:: EXERCISE 1 ::
Based on the Verdon Gorge text, explain why visitors in June or July are urged to see the lavender fields of Valensole as well. Answer in one to three sentences.
:: EXERCISE 2 ::
Answer these questions from the Verdon Gorge text:
(a) How deep is the canyon?
(b) Into which lake does the Verdon River empty?
(c) In which village did the author stay, and for how many nights?
:: EXERCISE 3 ::
For each statement, say whether it agrees with the Verdon Gorge text. Answer yes or no and quote the words from the text that decide it.
(a) The author sees a strong resemblance between the Gorges du Verdon and the Grand Canyon.
(b) The Lake of Sainte-Croix is a natural lake.
(c) The Gorges du Verdon lies a couple of hours north of the French Riviera.

:: TEXT SHOWN ::
Segment Open

Important Info About The Gorges du Verdon
What is the Verdon Gorge?
One of the most beautiful natural landscapes you’ll ever land eyes on! Emerald waters and impressively tall gorges. The scenery is so crazy dramatic and it’s unlike anything I’ve ever seen before! People even call The Gorges du Verdon Europe’s Grand Canyon, but honestly, I don’t see the resemblance too much. Both pretty spectacular, though!
The Verdon Gorge is the deepest gorge in France (it is a 700-meter-deep canyon afterall), and one of the largest canyons in all of Europe. Wild! There’s white-water rapids, limestone cliffs as far as the eye can see, and yes – that sparkling turquoise water below!
The gorge is carved by the Verdon River, which flows for an impressive 15 miles, and then empties into the Lake of Sainte-Croix (a man-made lake!).
And get this – about 250 million years ago, the entire Gorges du Verdon was underwater! Shifting tectonic plates and intense weather brought the canyon to what we see today. So crazy how nature works!
Where is the Verdon Gorge and How to Get There
Simply put, the Verdon Gorge is located in France! More specifically, the Gorges du Verdon is in the South of France in the heart of Provence and a couple hours north of the iconic French Riviera.
It’s not far from the famous lavender fields of Valensole, so if you’re visiting in June or July, make sure you do both! The lavender fields are pretty epic, especially in peak bloom, so it’d be a shame to miss them if you’re so close by!
While you can easily make a day trip to the Verdon Gorge from elsewhere in Provence and even the French Riviera, I recommend spending a night or two over here to really get a feel for the area! We stayed in the Provencal village of Moustiers-Sainte-Marie for 2 nights and loved it! More on that later!

Segment Closed

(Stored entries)

Segment Open

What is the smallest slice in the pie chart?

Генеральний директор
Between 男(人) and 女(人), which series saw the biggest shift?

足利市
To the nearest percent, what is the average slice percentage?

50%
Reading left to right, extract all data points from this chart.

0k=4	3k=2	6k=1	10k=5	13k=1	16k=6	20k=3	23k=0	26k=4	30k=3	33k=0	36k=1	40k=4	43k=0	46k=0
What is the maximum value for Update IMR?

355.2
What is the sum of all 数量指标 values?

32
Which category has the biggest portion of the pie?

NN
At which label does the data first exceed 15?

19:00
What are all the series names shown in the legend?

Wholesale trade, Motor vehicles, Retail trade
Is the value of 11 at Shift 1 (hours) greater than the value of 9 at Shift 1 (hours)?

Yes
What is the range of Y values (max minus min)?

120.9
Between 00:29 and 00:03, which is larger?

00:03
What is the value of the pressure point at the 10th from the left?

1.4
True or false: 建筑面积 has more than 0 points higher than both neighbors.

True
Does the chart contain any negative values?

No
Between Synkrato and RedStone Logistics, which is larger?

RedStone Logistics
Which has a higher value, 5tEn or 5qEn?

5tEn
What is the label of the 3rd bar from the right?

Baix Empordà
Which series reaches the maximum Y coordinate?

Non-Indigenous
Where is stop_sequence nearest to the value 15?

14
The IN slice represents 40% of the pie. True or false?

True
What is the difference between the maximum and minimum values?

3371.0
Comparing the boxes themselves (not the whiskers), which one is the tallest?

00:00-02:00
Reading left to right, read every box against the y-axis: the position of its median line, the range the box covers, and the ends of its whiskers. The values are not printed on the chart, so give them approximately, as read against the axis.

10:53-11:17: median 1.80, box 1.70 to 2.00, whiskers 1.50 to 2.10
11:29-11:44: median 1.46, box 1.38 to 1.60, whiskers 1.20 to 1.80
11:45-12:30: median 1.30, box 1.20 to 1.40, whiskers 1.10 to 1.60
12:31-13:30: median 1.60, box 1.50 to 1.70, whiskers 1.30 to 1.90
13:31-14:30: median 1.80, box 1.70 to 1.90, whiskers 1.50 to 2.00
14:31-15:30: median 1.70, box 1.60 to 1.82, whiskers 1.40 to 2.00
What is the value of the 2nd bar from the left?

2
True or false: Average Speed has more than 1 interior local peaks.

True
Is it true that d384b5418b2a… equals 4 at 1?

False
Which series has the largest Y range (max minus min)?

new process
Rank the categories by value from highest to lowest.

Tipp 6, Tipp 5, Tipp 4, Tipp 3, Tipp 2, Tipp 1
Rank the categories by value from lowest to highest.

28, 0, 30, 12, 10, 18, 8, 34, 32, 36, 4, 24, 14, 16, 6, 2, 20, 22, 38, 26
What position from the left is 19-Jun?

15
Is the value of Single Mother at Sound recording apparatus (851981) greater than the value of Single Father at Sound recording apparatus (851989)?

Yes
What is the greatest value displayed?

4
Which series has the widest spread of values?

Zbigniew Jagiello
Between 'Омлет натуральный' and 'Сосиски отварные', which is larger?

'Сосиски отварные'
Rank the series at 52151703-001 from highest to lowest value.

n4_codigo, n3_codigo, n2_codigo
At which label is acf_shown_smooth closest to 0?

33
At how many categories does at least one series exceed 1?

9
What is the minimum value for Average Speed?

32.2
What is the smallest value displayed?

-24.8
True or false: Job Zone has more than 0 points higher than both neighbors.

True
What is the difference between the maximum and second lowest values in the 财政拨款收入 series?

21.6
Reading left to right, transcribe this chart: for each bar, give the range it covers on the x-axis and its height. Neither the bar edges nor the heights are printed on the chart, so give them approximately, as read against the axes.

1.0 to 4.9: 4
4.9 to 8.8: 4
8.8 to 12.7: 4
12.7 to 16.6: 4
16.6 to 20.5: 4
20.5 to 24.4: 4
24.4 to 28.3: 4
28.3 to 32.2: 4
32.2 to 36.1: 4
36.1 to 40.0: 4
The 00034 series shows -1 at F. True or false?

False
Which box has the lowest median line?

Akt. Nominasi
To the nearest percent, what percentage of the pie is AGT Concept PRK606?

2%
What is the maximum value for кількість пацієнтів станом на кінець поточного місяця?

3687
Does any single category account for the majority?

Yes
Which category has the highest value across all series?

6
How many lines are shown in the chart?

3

Segment Closed

:: WRITTEN REPLY 1 ::
The lavender fields of Valensole are not far from the Verdon Gorge. They are described as especially impressive in peak bloom, so it would be a shame to miss them when staying so close by.

:: WRITTEN REPLY 2 ::
(a) 700 meters deep.
(b) The Lake of Sainte-Croix.
(c) Moustiers-Sainte-Marie, for 2 nights.

:: WRITTEN REPLY 3 ::
(a) No: "honestly, I don’t see the resemblance too much."
(b) No: "(a man-made lake!)"
(c) Yes: "a couple hours north of the iconic French Riviera."